Christopher Woznicki, “‘One Can’t Believe Impossible Things’: A New Defence of Penal Substitutionary Atonement in Light of the Legal Concepts of Vicarious Liability and Respondeat Superior” Scottish Bulletin of Evangelical Theology 37.1 (2019): 64-80.
Some philosophers of religion have argued that by definition penal substitution is impossible. In this essay I attempt to address one version of this objection raised by Brent Kyle in ‘Punishing and Atoning: A New Critique of Penal Substitution.’

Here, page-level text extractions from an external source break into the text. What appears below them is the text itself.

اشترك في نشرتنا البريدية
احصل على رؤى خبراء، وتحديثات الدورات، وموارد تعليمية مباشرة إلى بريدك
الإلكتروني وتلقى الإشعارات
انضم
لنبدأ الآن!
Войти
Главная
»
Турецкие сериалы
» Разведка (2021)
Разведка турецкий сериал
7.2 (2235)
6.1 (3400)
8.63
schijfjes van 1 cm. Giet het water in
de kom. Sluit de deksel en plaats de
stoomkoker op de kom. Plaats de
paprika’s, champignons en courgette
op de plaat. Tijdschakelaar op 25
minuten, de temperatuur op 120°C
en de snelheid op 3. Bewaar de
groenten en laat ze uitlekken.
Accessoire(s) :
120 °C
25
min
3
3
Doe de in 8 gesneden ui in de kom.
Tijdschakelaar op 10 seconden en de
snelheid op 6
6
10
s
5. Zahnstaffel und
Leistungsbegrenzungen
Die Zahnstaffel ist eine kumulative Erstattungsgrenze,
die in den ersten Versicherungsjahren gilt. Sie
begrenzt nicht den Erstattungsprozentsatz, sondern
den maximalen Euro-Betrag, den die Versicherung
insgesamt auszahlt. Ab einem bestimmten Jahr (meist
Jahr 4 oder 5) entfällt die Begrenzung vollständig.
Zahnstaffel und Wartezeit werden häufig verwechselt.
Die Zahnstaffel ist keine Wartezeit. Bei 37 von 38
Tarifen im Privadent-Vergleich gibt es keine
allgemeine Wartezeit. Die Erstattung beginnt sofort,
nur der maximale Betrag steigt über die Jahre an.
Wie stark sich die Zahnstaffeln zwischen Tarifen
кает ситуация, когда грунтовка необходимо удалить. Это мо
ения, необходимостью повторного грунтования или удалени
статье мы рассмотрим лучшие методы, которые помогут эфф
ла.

The essay proceeds as follows. In part one I define penal substitutionary atonement and distinguish between two versions of the doctrine: Penal Substitution Simpliciter and the Penal Consequences View of Atonement. With this distinction in place, part two examines Kyle’s argument which states that a necessary condition for punishment is that the person inflicting the punishment must believe that the person receiving the punishment is in some way responsible for the offence. I argue against this condition by appealing to the legal concept of vicarious liability. This concept serves as a counterexample to Kyle’s proposed condition for punishment, thereby undercutting his argument. In part three I argue that the concept vicarious liability can serve as more than a counter-example to Kyle’s proposed criteria for punishment. I make the case that vicarious liability along with the legal doctrine of respondeat superior provides a novel and helpful way for thinking about the theological doctrine of penal substitution. I motivate this claim by showing how being made in the image of God and being united to Christ can ground an appeal to these legal doctrines in a defence of penal substitutionary atonement.